Halloween safety for your trick-or-treaters

By Christina Mezzone, DO, FAAP  |  10/17/2019

Halloween is one of the most enjoyable kid holidays of the year. They dress as someone or something else, knock on the door of strangers and are rewarded with a bowl filled with the best candy. But for parents, there are some chilling statistics to be aware of. Here’s one: Children are more than twice as likely to be hit by a car and killed on Halloween than any other day of the year, according to the National Safety Council.

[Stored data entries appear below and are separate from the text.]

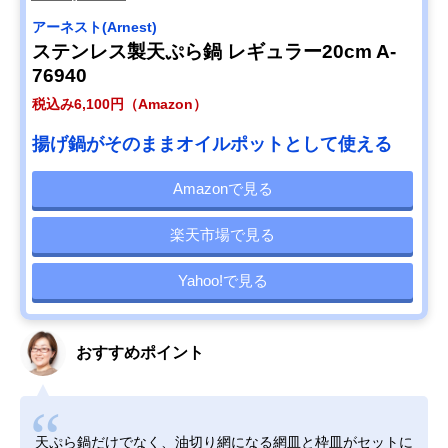
アーネスト(Arnest)
ステンレス製天ぷら鍋 レギュラー20cm A-
76940
税込み6,100円（Amazon）
揚げ鍋がそのままオイルポットとして使える
Amazonで見る
楽天市場で見る
Yahoo!で見る
おすすめポイント
天ぷら鍋だけでなく、油切り網になる網皿と枠皿がセットに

To ensure you and your child have the most enjoyable evening, Pediatrician Dr. Christina Mezzone of Health Quest Medical Practice shared these tips:

  • Is your child’s costume a safety risk? Does it fit correctly? Is it too long?
  • Is there a mask or accessory that blocks your child’s eyes? Can you use makeup vs. a mask? Is the makeup nontoxic?
  • Vampires, bats, ghouls and witches are popular costumes, but dark fabrics can pose a safety risk. If your child’s costume isn’t light and bright, add some reflective strips or stickers to the fabric so cars can see them at night. You can also use a white pillowcase as a trick-or-treat bag to help them be more visible.
  • A flashlight is a good idea, too. Not only will it help cars see children, it will help them see curbs, sidewalks and sticks.
  • Don’t trick-or-treat alone. Young children should be supervised by a parent. Older children should go out in groups and have a curfew.
  • A tick check following trick-or-treating is a good idea, especially if your child walked through leaves, brush or tall grass.
  • Remind children never to go inside a house or business and to only trick-or-treat in familiar neighborhoods and at homes with lights on.
  • Children should be warned about strange pets or animals. They might bite.
  • Remind your children about road safety, including looking both ways before crossing a street, crossing in crosswalks, waiting for walk signals, etc. Review these rules a few days ahead.
  • Check your children’s candy before they eat any. Toss any homemade or unwrapped items.
  • Watch out for choking risks such as small toys or hard candy (for smaller children).
  • Limit candy. Ten candy corns have about 16 grams of sugar and one Reese’s peanut butter cup is 110 calories. The American Heart Association recommends children ages 2 to 18 should have less than 25 grams of sugar a day.
  • Candy leftovers can be frozen and added to ice cream sundaes, milkshakes and brownies throughout the year. Chocolate bars can be melted down and used in holiday baking months later. Or, donate candy to a good cause, such as Treats for Troops.
  • Always read candy labels if your child has allergies. You can’t be too cautious.